All truth is God’s truth, whether we discover it in revelation (in the Bible or what God’s spirit reveals to people/the church) or through scientific investigation. The tools of science and the tools of spiritual wisdom-seeking belong to different tool sets and are equipped to handle different kinds of knowledge. That’s fine. We should use all the ways of acquiring knowledge of truth and pursue all the different kinds of knowledge of truth that we can. If a definitive and trustworthy discovery from science calls into question something that I thought I knew was true from God’s revelation, I don’t assume that “truth” is being called into question, just my understanding of it. There is always room to realize we may have understood inadequately or wrongly something we thought the Bible taught or God revealed, and we now have the opportunity to understand better. There isn’t anything science can reveal that challenges what is true, just what we believed was true. I am more afraid of the consequences of believing untrue things than I am of learning I was wrong and changing my mind, so I welcome the opportunity to align my beliefs with truth, no matter what domain that truth comes from or what tool kit we used to get at it.

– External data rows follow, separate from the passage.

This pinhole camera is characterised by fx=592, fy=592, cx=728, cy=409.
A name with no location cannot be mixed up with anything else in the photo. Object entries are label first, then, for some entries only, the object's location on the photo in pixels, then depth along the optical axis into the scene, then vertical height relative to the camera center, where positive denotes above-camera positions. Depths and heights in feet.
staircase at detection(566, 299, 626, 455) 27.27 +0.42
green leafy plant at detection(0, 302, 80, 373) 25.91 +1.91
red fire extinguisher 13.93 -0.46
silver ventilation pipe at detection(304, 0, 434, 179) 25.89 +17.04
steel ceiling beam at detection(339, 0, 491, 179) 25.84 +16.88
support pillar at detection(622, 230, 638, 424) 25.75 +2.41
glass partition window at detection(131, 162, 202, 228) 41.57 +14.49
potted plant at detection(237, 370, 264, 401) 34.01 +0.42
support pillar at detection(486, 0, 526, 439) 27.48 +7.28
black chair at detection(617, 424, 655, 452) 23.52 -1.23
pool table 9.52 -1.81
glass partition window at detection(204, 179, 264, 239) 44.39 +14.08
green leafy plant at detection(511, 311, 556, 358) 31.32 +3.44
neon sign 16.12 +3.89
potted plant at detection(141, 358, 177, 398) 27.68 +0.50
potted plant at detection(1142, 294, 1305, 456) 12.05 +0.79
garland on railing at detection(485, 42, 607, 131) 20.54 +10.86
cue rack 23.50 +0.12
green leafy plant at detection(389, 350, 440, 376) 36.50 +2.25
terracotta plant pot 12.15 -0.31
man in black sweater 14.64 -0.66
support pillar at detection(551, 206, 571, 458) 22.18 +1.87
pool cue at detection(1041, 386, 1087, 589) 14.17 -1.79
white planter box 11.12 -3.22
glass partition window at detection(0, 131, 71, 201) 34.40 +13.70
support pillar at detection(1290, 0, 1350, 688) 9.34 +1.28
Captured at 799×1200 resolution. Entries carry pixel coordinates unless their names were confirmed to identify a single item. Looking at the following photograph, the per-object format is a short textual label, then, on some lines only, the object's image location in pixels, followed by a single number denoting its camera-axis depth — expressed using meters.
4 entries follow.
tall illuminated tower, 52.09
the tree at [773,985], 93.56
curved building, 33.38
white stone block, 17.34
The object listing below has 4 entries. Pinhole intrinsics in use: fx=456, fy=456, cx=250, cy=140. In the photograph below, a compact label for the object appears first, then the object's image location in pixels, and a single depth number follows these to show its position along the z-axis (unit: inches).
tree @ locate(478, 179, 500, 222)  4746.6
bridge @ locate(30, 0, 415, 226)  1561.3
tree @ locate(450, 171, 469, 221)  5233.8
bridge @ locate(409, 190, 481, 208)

I keep mentioning “Ironic Design Theory” but the Discovery Institute still doesn’t call. ![]()
I kinda have another question that comes up a lot: where does God come from? I know it’s weird to try and cover these questions (especially when we consider whether the Universe is eternal and other stuff that shouldn’t be around forever) but I was wondering if there was any advanced insight available into this question.
This presumes God is subject to some external space-time framework, which is emphatically rejected. The only when or where are created by God. Furthermore God is described as uncaused and an a necessary existent. As a result, questions like this are rendered meaningless.
Some try to concoct a proof of God’s existence from this. But I do not think this is valid. It is circular. Just because you come up with a definition of something doesn’t mean there is anything to which the definition applies.